Here, Marling – who not only wrote and directed the show alongside Batmanglij, but also stars in it – shares the story behind how A Murder at the World came to be, the challenges of shooting in remote corners of Iceland, and why watching many of the show’s predictions unfold in real time over the past few years has been both a surreal and strangely validating experience.
Obviously the show has been delayed a few times, both due to Covid and the Hollywood strikes. How does it feel to be finally putting it out into the world?
Oh, gosh. We started thinking about this idea in 2018, and in 2019 it started to take more shape. In 2020, we went out to pitch it, then it took a year to write, then it took a year and some to make because of the pandemic, and then we were editing. It’s been a long time coming, and I think when you invest that amount of time in something, and so much of your life and energy, it’s hard not to care deeply about its release into the world and hope that it gives people something, or moves people in a way that makes it feel worth that investment of time, I guess.
Going back to the beginning, I know that you and Zal spend a lot of time coming up with all sorts of ideas together for projects. What is it about an idea that makes you stop and say, Wait, I really think this could be something?
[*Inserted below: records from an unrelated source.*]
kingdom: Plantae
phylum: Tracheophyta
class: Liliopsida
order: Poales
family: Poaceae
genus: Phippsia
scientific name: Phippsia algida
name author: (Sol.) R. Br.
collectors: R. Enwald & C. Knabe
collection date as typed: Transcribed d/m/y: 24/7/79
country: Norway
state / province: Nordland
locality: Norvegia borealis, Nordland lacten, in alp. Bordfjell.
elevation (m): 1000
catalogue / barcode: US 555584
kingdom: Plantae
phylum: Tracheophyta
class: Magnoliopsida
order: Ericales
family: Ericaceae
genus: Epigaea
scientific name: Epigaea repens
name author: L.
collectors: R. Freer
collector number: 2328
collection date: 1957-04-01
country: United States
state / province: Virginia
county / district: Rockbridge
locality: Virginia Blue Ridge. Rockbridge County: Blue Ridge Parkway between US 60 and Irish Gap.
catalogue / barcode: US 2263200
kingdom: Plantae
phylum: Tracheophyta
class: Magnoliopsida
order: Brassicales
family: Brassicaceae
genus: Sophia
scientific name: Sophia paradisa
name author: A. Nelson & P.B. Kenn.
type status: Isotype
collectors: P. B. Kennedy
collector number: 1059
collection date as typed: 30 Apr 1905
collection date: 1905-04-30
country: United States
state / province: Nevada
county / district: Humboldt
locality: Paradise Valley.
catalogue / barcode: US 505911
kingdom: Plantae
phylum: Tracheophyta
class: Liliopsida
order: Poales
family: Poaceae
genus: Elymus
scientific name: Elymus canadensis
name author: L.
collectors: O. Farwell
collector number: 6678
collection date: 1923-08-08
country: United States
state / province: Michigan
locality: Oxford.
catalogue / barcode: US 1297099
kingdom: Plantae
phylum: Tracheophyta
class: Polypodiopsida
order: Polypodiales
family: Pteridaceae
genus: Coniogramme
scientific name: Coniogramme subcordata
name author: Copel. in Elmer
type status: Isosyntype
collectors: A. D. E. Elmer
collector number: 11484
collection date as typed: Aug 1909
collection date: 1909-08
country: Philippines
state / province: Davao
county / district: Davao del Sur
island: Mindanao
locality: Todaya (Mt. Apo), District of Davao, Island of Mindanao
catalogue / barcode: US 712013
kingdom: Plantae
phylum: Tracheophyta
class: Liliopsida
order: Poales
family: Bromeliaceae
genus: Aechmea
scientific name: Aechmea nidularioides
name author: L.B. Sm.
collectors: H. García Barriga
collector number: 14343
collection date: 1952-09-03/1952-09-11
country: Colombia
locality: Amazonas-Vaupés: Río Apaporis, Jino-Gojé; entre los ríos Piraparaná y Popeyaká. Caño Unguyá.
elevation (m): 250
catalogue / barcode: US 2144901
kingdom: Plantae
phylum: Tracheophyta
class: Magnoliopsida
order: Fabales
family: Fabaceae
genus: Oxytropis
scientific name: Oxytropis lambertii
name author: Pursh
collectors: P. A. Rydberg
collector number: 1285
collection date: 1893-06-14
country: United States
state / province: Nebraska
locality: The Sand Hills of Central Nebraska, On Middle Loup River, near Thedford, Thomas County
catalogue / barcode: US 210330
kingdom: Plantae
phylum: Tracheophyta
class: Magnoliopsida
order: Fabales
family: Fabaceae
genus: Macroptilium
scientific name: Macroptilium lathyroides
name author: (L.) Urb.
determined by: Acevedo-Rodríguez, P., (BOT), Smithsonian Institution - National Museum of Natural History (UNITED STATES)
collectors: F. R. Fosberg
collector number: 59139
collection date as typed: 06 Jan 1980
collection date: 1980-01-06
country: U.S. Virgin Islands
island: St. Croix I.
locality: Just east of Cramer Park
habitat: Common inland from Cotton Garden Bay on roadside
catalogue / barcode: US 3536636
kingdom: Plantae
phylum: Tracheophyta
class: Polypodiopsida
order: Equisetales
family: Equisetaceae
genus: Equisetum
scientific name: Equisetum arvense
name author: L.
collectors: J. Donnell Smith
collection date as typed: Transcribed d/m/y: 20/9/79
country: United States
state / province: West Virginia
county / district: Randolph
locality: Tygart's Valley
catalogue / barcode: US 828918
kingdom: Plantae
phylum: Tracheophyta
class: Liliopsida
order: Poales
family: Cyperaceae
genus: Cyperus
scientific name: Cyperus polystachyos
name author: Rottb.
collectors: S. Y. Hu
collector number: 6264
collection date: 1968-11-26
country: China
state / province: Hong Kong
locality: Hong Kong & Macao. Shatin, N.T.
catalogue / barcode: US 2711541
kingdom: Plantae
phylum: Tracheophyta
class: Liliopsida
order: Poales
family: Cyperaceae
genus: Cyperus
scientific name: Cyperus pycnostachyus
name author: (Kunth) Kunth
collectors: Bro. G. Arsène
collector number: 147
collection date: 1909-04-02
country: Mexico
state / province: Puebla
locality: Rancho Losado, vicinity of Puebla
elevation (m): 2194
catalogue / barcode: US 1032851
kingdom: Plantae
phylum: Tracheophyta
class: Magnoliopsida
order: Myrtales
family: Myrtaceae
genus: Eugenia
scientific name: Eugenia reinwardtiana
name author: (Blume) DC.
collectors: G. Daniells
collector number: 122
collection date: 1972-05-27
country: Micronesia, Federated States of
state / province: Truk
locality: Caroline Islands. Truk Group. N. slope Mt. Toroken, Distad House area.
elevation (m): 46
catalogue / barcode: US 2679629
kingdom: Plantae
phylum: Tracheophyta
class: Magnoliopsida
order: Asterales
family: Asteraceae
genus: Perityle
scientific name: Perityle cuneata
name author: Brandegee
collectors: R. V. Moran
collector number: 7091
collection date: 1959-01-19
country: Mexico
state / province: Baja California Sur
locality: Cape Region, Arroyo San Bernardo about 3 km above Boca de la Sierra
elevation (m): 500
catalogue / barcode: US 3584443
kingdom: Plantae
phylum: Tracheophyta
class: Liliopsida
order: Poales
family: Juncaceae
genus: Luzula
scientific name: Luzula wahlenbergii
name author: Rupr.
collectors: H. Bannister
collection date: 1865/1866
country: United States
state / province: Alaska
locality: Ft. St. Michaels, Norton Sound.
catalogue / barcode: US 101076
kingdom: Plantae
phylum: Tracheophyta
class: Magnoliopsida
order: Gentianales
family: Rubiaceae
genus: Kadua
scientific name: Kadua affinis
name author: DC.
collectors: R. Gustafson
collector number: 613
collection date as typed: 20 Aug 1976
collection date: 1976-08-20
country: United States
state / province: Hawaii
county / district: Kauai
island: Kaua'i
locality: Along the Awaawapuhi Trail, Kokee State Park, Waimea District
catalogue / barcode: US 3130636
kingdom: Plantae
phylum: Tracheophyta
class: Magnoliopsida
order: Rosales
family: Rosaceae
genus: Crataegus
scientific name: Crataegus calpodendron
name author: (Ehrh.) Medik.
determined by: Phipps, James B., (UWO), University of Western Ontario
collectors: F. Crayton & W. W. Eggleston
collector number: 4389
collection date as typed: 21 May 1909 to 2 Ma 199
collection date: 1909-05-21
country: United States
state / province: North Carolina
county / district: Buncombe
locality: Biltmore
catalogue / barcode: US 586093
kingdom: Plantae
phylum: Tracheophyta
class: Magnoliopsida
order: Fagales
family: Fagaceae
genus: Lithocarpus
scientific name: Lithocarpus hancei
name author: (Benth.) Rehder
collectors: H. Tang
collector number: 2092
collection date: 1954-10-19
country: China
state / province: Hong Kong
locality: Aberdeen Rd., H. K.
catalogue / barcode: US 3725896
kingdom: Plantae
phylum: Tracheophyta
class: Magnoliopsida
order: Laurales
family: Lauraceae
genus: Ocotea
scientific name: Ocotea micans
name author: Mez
I think with this in particular, it was just a strong feeling about a character. Darby Hart, as a character, sort of sprung up fully formed, in a way. Sometimes it takes a long time to find a character’s voice as you’re writing, and you have to try and try, and you can’t answer questions very easily about the character. If you were like, What’s the character’s favourite colour? What kind of car would they drive? What’s their idea of a wonderful afternoon? If you can’t answer any question really easily about them, it’s like they’re not fully there yet. But with Darby, it was always just there. You asked, what’s her favourite colour? Red. What does she like to do on an afternoon off? She’d be on her computer, solving these cold cases. She spoke to us very clearly from the beginning. And I guess when that happens, you just feel compelled to write it – it’s almost like you have to write it. And I think part of that feeling also came from the pandemic, because it was less about thinking, What do I want to do? What would be a good next step in my work and career? Instead of those outside thoughts coming in, it was very internal. Things felt so fraught and so fragile at that time, and so we found ourselves asking more: What feels essential to tell at this time, with all this adversity? And what feels like it could have some kind of use in the world?
Having done a very ambitious TV project already with The OA, I guess now you don’t embark on these projects with any kind of illusions – in that you’re going to build this world, and then have to live in it for the next few years of your life. Does that weigh on you in terms of the choices you make now?
It’s funny, I’m starting to become more and more sceptical of what it means to constantly be building worlds from scratch and then living inside them, and then inviting other people inside them, and then collapsing them and putting them away. I don’t know where psychologically that urge comes from. But I think the older I get, the more I want to live in the real world as well. Maybe when I was younger, it felt like a kind of escapism in building those worlds. But now when I think about going forward, I’m like, Hmm, maybe it would be nice to do something shorter again. Because mounting something that’s an hour and a half or two hours long would feel like a walk in the park compared to what we’ve now done for the third time, which is mount these eight-hour, more novelistic odysseys. So yeah, maybe going forward, I’m going to look to be more brief. Maybe I’ll just get into writing poetry. [Laughs.]
You spoke about the fact that Darby seemed to spring up as a character fully formed – do you think that’s because there were parts of you and Zal that were already in her?
Hmm. [Pauses.] I don’t know if we’d really seen her anywhere before, and I think that made her feel compelling. I love mysteries, and I watch a lot of them, and most of them have a very similar beginning, where you start at the crime scene, and the detective takes you in there, and you usually find the body of a young, beautiful woman. And usually, she’s naked or mutilated or covered in blood. And there’s a charge to that image. And that charge is so powerful in terms of nuclear engines for stories for some reason – the dead woman on screen is such an engine for it that it can drive an hour, two hours, 10 hours of narrative storytelling.